As warranted, I did my duty as a younger brother and was with her most of the time – 3 or 4 days- while visiting college or finding a suitable accommodation near the college for her son or taking her around in the city etc. Things went smoothly…her son got settled in the new environment. It was time for her to leave. And then it happened-when she was about to leave- she started crying !! And I was transported back some 20-25 odd years when, like now, I simply did not know how to react. I said all the usual things -no need to worry about her son etc. etc. but the fact was that – I was caught totally unprepared and off-guard !! Whatever, I was expecting, I was certainly not expecting this strong person to break down during a goodbye !! Anyway, we said our goodbyes and she continued on her journey !!

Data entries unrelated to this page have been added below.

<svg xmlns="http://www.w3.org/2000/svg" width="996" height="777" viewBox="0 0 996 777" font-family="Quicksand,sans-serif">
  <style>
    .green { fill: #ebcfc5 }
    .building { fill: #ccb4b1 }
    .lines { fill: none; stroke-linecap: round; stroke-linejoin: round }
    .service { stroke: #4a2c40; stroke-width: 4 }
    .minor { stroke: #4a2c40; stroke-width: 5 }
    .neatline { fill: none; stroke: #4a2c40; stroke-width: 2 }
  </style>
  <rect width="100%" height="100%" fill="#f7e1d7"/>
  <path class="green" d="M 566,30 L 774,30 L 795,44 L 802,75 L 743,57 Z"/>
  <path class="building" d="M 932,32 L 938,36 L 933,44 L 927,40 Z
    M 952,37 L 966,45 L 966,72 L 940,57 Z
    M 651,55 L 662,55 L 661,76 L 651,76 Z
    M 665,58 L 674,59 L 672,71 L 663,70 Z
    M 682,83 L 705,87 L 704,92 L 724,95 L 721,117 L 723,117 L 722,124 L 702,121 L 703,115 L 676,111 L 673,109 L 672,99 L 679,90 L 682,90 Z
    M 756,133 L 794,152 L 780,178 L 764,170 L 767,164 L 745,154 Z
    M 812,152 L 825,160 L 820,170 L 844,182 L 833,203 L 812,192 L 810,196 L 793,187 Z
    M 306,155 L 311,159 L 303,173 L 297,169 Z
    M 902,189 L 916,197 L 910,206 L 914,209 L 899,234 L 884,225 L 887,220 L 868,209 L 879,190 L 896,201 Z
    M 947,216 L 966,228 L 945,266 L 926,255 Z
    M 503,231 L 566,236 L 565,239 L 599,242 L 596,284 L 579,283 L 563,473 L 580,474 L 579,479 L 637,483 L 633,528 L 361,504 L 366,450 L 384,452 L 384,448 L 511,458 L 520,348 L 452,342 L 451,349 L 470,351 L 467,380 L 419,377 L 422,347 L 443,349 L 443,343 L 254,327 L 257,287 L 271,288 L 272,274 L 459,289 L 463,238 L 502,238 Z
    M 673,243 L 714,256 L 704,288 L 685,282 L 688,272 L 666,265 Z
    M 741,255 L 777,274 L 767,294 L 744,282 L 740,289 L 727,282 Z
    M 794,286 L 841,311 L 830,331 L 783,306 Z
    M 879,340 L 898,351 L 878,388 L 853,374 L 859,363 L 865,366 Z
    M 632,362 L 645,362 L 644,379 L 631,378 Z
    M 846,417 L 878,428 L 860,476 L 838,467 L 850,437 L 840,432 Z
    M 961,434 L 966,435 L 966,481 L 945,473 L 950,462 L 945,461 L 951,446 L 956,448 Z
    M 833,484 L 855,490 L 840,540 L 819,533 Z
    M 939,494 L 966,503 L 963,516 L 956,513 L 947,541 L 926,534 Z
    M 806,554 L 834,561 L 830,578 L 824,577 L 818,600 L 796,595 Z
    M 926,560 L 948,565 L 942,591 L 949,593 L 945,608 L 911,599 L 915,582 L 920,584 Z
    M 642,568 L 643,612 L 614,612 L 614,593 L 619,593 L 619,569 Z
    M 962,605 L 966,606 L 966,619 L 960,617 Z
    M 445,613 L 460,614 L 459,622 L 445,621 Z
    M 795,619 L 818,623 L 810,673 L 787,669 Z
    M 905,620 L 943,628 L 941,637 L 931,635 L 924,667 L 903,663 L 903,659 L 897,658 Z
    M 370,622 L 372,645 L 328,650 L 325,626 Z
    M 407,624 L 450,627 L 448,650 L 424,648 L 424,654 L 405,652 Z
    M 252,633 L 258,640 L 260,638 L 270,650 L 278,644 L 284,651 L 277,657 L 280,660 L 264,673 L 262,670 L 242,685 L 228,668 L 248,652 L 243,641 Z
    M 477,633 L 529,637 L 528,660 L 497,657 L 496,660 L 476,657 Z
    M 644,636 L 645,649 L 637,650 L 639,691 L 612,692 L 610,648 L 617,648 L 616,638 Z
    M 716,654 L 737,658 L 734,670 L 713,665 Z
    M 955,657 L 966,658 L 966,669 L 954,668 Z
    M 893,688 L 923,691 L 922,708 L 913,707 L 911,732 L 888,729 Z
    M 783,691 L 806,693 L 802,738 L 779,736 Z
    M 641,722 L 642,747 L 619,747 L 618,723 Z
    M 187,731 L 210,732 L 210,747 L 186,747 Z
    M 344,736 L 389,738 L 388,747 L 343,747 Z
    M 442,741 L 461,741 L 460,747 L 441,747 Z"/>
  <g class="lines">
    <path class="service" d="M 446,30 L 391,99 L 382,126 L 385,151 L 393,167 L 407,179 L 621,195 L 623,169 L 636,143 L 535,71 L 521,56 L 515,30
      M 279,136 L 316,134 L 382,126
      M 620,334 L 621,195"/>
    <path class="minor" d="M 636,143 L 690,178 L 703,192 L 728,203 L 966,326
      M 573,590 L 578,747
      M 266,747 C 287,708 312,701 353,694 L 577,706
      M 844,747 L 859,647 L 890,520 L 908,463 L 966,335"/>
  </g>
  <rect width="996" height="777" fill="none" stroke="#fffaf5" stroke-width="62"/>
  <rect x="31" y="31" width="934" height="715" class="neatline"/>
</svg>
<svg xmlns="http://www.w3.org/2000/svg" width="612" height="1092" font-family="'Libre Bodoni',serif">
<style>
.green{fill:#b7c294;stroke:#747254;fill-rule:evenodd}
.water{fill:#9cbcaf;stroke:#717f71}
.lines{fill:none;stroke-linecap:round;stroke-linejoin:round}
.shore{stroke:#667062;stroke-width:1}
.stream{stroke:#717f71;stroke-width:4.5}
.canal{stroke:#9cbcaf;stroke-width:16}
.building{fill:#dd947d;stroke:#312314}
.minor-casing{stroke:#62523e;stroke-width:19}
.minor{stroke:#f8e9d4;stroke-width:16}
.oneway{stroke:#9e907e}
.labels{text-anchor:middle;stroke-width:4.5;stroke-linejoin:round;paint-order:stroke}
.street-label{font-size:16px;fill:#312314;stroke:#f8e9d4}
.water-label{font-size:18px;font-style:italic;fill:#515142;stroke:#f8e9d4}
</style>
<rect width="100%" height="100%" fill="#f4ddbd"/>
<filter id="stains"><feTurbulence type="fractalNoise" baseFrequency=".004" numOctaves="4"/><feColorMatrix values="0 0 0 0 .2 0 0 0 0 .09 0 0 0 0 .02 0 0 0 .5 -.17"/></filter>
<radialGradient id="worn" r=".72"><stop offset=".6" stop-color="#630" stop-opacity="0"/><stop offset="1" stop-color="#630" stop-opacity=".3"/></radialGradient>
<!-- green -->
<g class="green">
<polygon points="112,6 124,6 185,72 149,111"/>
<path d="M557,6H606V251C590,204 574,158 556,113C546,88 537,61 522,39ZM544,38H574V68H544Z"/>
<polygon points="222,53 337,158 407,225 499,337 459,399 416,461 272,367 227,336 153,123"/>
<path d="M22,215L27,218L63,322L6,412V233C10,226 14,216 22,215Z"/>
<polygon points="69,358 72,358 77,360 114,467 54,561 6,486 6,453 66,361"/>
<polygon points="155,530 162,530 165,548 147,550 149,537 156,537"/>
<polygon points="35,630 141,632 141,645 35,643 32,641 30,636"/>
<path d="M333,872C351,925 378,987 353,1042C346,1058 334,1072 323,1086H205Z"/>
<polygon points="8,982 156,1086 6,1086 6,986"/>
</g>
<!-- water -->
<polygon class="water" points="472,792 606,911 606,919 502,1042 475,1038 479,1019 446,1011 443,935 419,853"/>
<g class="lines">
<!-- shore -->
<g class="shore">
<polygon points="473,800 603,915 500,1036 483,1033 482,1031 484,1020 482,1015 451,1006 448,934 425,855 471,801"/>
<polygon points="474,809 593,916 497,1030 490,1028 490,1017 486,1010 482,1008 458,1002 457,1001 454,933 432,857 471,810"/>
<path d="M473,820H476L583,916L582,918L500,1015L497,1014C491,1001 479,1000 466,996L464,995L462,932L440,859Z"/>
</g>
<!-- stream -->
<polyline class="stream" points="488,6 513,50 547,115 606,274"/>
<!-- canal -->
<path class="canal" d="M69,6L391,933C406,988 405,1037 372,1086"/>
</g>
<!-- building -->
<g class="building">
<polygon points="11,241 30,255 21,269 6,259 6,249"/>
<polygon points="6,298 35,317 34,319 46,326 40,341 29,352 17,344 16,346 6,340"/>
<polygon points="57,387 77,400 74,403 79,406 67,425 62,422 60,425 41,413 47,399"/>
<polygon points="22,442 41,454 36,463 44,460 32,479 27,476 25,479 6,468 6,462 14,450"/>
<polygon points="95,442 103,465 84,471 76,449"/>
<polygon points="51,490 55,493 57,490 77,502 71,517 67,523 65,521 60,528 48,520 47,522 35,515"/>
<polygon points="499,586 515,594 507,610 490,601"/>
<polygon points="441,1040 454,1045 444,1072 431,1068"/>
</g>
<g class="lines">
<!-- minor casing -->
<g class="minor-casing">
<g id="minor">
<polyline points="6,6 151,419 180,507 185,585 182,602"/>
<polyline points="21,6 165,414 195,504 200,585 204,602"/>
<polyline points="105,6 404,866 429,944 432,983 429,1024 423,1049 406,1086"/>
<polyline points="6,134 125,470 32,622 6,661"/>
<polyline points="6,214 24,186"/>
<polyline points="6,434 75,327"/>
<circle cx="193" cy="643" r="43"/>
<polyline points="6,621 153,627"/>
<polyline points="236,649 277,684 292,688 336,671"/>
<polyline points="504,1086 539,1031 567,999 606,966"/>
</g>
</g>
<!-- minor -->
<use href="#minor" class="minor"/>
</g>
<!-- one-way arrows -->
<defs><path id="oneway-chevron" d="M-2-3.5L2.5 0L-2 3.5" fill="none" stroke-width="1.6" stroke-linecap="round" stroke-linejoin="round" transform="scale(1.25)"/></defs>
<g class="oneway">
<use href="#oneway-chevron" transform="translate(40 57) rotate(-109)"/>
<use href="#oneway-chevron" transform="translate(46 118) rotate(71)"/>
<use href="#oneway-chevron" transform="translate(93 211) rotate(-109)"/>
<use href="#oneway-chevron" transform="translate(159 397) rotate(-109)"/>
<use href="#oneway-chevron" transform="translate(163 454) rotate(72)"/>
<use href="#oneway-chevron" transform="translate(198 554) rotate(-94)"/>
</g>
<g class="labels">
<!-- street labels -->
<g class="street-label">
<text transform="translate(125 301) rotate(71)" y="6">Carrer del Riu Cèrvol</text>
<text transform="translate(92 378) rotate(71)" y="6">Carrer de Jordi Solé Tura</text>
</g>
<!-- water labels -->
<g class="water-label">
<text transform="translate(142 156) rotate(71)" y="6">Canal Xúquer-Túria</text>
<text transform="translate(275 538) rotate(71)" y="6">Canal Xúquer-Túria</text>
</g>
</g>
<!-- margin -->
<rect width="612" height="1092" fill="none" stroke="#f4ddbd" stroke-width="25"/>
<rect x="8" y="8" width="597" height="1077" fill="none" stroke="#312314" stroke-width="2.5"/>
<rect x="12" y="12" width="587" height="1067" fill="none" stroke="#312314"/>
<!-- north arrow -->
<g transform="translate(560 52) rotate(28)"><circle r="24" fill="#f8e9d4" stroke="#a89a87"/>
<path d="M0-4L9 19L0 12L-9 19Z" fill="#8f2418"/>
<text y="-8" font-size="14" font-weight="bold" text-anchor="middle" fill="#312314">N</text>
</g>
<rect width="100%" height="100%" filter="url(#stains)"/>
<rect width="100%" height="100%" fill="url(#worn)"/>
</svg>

I really got thinking that why she had cried while parting from us !! The truth was, after living for 20 or so years, on my own, I had forgotten that there was a time when people depended on and trusted each other with everything – and that trust was seldom broken !! There was a time when people got attached without any thought of gain or end objective. There was a time when the tears signified trust, love and dependence. There was a time when relationships were less complicated, people more accommodating, earnings limited, spirits generous, hearts bigger, guests were welcome, friendship was cherished, hospitality was a way of life, people were at a premium, affection for cousins, aunts and uncles ran deep, joy was real and life was simpler !!
There was a time when there was great wisdom in tears !!